During my military service, I felt that without the Yeshiva, I wouldn’t have had the strength to manage the way I did in the army. The Yeshiva supported me and I felt that the Yeshiva was the one sending me to the army. The connection between the army and the Yeshiva contributed to this sense of harmony.
Coordinator of the Bar Mitzva Program
I came to the Yeshiva as a young 18-year-old after high school. I was looking for a place that combines Torah learning with serving God in a meaningful way. I also wanted a place that lifts up a person’s spirit – because it was clear to me that Torah study needs to impact the soul and make a person happy. When I came here, I found exactly what I was looking for. I have been here for eight years already (two of which were dedicated to IDF service), and I’ve found my place. A combination of Torah with the human soul. Another very important aspect here is the love and friendships that don’t exist anywhere else. People here really feel like family.
The Yeshiva is dedicated to being located in Ramat Hasharon, out of a desire to connect to the Jewish people. To the roots. Ramat Hasharon is considered a secular city and the Torah study that takes place at the Yeshiva, learning that is connected to all of the Jewish people – there’s no “private” Torah learning here – is very appropriate.
I grew up in Petach Tikva and studied at a yeshiva high school in Susya. Afterward, I studied at the yeshiva in Eli, during which I also did a year and four months of military service. After a few more years at the yeshiva in Eli, during which I got married and had three daughters, I moved with my family to Ramat Hasharon and entered the Yeshiva here. We understood that here we had found something unique that doesn’t exist anywhere else. At the Yeshiva, there is a unique combination of serious, uncompromising study with happiness and spirituality. At the Judges Kollel where I study, the objective is to raise Torah scholars who are capable of deciding rulings according to Jewish law, the Talmud and the commentaries, while possessing a genuine spirit of greatness that can contribute to the Jewish nation on all levels.
The Yeshiva and the students have initiated several programs that express the desire for community involvement, especially in honor of the Jewish holidays. Simchat Torah, Rosh Hashana and more. All year round, Bar Mitzva celebrations are held here by the local residents, and of course, the Rosh Yeshiva, Rabbi Reuven Sason, never ceases to infuse his great spirit into the Yeshiva.

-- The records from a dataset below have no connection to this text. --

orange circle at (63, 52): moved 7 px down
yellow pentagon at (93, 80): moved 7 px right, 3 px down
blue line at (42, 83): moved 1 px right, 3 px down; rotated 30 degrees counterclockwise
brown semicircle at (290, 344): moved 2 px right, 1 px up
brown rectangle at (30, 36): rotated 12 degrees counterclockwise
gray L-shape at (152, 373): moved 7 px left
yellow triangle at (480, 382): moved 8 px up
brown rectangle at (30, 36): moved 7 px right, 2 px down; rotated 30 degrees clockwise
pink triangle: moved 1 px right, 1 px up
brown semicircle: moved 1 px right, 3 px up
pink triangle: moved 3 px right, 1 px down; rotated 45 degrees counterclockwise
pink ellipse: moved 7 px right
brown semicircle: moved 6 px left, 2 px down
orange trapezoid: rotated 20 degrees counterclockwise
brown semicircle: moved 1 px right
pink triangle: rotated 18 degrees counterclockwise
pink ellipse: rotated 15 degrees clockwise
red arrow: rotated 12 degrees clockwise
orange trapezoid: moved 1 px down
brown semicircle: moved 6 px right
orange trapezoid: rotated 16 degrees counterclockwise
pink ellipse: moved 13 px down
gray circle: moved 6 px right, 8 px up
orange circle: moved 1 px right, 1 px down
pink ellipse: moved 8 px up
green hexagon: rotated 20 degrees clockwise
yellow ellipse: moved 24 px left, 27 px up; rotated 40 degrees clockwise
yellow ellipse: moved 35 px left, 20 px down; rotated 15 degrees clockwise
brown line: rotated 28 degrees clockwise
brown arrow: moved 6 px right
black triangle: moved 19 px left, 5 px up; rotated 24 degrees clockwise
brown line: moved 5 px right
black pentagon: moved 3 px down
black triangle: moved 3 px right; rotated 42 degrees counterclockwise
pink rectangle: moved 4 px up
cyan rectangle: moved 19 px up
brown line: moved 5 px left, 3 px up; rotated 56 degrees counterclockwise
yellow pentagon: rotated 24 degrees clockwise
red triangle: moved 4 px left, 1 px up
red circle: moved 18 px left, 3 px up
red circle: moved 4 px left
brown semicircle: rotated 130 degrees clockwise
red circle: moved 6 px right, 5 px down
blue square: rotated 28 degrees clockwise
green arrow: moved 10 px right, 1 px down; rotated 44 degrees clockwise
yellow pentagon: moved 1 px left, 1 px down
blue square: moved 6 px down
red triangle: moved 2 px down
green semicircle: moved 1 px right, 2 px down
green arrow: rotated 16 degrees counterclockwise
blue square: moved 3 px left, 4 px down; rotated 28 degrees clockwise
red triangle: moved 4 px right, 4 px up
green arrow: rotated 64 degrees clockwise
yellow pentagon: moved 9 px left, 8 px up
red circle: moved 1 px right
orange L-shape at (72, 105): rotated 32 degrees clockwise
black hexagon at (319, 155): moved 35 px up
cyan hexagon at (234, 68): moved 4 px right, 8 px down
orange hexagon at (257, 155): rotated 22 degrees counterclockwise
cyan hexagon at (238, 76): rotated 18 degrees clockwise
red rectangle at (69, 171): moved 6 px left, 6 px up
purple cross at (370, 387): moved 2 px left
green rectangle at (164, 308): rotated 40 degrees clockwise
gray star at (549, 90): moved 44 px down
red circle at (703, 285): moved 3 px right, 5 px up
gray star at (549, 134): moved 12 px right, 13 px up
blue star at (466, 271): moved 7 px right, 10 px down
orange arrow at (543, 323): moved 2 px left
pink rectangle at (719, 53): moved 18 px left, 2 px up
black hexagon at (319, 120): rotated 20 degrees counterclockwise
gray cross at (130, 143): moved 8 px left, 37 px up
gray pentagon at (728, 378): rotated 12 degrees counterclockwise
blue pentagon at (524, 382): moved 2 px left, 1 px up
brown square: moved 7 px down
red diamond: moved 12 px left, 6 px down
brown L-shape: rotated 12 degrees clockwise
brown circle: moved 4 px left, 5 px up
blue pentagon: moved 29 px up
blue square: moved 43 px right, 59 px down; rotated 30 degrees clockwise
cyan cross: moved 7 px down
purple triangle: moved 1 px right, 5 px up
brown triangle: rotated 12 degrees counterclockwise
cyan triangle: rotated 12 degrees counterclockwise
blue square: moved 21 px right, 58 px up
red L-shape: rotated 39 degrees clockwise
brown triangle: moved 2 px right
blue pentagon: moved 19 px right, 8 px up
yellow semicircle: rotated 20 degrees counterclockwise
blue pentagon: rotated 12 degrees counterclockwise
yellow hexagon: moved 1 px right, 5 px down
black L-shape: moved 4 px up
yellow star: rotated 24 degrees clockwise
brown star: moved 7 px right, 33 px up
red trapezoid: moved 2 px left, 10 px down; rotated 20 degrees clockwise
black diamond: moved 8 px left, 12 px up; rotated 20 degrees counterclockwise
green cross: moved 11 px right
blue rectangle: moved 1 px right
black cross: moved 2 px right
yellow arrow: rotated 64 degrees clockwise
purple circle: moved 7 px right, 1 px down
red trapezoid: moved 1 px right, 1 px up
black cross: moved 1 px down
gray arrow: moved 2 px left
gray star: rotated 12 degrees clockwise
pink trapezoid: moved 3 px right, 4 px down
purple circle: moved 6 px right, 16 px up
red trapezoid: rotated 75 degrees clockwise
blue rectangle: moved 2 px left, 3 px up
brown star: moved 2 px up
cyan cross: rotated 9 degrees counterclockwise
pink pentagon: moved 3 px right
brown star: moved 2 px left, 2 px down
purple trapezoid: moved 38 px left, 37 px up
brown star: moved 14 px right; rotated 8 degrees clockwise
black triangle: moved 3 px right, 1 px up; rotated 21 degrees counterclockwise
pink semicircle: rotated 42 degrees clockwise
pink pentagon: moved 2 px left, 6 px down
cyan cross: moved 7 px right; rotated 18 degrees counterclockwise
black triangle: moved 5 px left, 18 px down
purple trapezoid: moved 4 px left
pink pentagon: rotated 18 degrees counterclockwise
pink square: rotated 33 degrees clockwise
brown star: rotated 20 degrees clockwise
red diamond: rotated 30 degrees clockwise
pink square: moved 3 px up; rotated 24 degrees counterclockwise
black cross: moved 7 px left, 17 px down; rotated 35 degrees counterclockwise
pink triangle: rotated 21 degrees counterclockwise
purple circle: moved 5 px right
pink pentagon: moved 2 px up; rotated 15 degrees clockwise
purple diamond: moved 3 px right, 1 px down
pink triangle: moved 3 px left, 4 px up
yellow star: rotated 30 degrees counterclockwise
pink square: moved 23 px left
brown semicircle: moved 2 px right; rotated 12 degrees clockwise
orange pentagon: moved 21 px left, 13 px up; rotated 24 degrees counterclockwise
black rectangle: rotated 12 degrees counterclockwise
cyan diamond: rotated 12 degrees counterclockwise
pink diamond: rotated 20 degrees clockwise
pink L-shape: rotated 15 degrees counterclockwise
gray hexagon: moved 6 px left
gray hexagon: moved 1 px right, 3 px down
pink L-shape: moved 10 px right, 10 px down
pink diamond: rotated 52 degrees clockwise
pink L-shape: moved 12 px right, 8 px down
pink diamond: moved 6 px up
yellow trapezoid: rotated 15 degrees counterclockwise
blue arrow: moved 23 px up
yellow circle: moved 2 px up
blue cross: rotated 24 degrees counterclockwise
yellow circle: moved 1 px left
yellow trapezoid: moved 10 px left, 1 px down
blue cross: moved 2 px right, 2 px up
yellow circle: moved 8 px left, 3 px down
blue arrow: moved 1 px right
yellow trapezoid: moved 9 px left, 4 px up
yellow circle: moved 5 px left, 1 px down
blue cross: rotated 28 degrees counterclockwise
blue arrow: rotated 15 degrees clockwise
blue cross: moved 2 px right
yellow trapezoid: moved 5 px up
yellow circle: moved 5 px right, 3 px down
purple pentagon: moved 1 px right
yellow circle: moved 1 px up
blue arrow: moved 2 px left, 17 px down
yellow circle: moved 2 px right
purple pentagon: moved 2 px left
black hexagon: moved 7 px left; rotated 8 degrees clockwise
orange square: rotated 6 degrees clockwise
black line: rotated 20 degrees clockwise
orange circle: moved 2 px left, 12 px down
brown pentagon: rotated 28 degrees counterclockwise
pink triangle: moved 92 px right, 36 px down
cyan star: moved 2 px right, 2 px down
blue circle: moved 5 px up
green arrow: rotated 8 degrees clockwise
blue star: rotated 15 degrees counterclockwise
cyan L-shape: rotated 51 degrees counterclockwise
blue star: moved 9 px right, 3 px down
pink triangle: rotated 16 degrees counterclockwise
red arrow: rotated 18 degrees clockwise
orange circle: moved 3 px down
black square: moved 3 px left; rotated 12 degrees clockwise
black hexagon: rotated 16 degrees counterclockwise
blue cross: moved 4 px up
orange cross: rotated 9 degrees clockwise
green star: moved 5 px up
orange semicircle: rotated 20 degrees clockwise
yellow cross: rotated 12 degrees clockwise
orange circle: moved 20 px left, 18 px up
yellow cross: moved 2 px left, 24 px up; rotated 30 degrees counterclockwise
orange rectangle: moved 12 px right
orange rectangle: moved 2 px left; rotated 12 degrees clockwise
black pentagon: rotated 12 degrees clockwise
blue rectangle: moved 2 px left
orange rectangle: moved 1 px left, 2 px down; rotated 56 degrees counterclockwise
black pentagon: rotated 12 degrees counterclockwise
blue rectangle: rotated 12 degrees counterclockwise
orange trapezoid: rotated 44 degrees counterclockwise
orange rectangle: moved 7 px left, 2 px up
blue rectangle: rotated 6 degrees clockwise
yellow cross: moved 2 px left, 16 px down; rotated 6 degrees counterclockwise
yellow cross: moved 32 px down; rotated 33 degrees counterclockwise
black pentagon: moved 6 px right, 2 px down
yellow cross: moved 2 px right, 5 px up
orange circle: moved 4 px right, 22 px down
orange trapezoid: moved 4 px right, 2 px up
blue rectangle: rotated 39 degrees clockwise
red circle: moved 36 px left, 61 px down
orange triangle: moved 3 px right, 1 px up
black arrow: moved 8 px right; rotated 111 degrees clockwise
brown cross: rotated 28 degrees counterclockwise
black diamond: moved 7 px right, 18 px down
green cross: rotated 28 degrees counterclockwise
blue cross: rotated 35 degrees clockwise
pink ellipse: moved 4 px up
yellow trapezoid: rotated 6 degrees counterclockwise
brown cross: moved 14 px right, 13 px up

Eight years ago, I came here for the first time after a friend coincidentally told me about the Yeshiva and offered that I come to see it. You can say that the place itself took me it. The people, the atmosphere, the staff. I studied at the Yeshiva for six years and then served in the Home Front Command for two years. Serving in the army was the obvious choice. Rabbi Akiva’s students also fought alongside Bar Kochba. That’s the way it should be.
At the Yeshiva, the group is happy, caring and cohesive. The Yeshiva combines holiness with big dreams, and the things that the Yeshiva does fulfill these dreams. The staff of the Yeshiva are rare people. The heads of the Yeshiva are like no other people I have ever met anywhere else.
The Yeshiva is a center of goodness in Ramat Hasharon, and its role is to add goodness to this city.
I live in Maalot, up north. I studied at the yeshiva high school in Hispin and came here after searching for a place that encapsulates two worlds – study and the soul.
Here at the Yeshiva, I found great Torah scholars, both in the regular books of the Torah and in the Kabbalah. Aside from this, the Yeshiva is a place where study of the soul is something deep and important. Every person is given a lot of space for personal development. This is very important to me and I found it here in such a profound way.
At the Yeshiva, the atmosphere is pleasant and facilitates finding your individual place in the Torah. There’s nothing greater than that. I was at a few other yeshivot while searching for the right one, and they were all good places, but I felt that my soul wasn’t happy there. I felt a sense of underlying competition that I thought would be unhealthy for me. Here, the atmosphere is entirely different. The soul expands and grows, and I feel that I am growing more and more every day.